I just need to vent a minute. I had to go to the Orthopedic Surgeon on Friday. I have real bad Carpel Tunnel and Arthritis in my left hand and it's gotten to the point where surgery is the only option to fix the issue or continue hurting and take a chance on losing all use of my hand. So with me getting married in May, my Dr. scheduled my surgery for Friday, Jan 5, 2024. So therefore I am going to be off work for a while. And I still have over $2grand left to pay on our wedding. Even though my surgeon told me that he would write a note for me to return to work after 1 week of being off but only with light duty. Not sure if my job is going to go for it . I do have short term/long term disability. But not sure if I will even be eligible for it since I have only been back to work 3 months. And I am afraid that I am going to have to use my PTO/Vacation time that I have saved up to take off for the wedding and use it for my time off for surgery. There's still a good bit to be done for the wedding. So now just when I thought I was getting to be a little stress free, here I am back to square one with stress. My FH already has enough on his plate to deal with and can't take on my part too. And I refuse to ask him to. It's just not an option.

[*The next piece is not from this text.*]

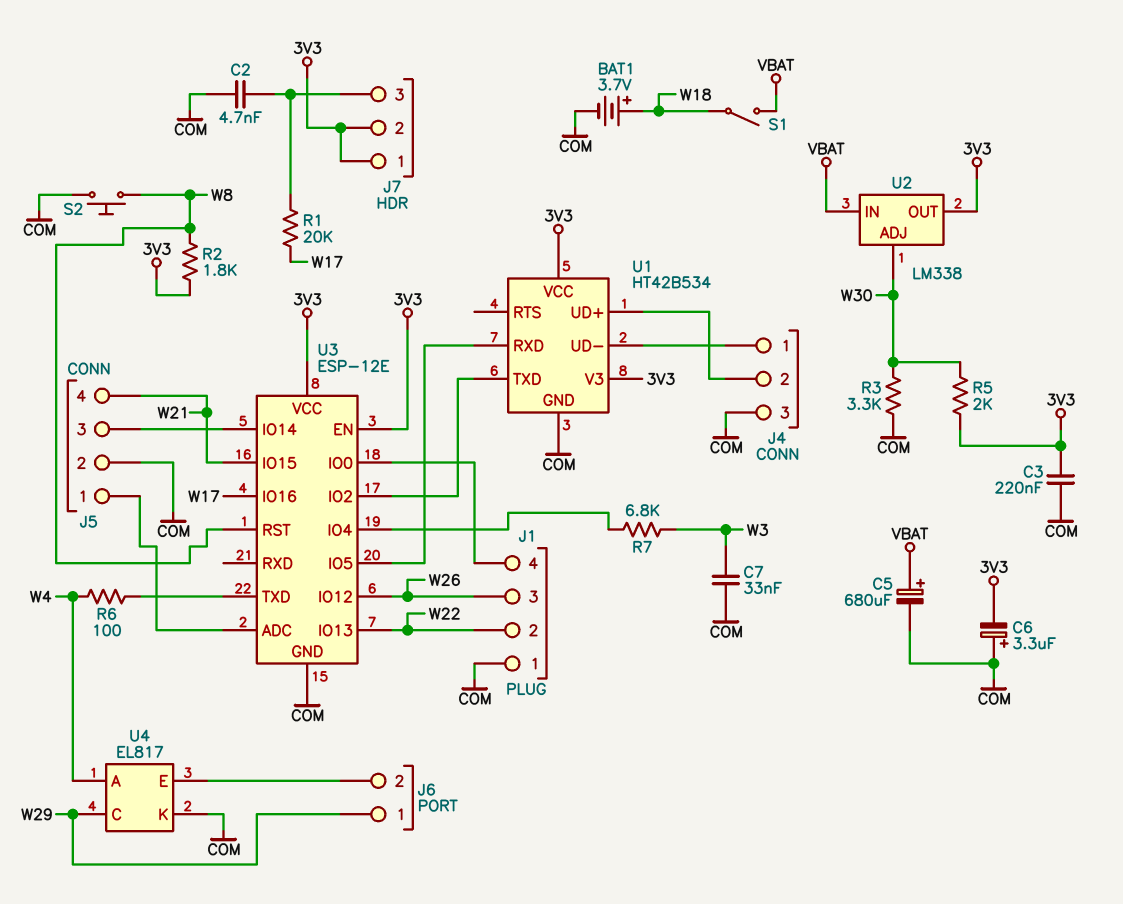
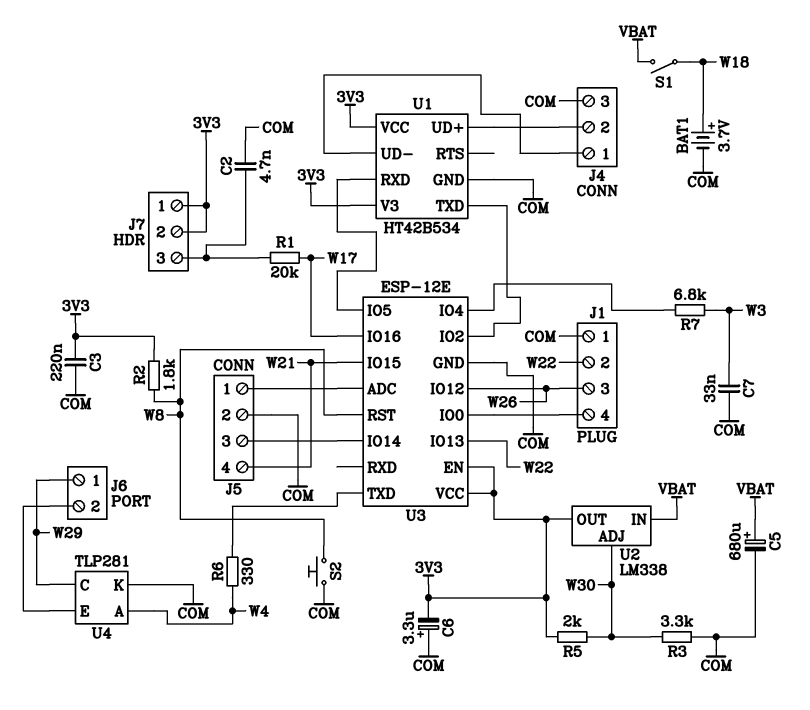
R6: 100 (U3/TXD, W4) -> 330 (U3/TXD, W4)
U4: EL817 -> TLP281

The surgeon said I would be around 12 to 16 weeks before I am fully recovered to go back full force with everything. That along scares me. Cause I am so used to doing for myself and not having everyone wait on me hand and foot. Yes I am hardheaded so I am sure there will be things I will do when I am not supposed too. And there will be things I will not do that I am supposed to like REST!!! Not making this post for advice or whatever, just venting because I need to get it off my chest and didn't want to talk to FH about it and have him worried. He's got enough on him as it is. But I will ask for one thing, and that is everyone keep me in your prayers as things get turned upside down in my life for a little while. I will try to keep you all updated as much as I can. Thanks for listening to me vent a moment.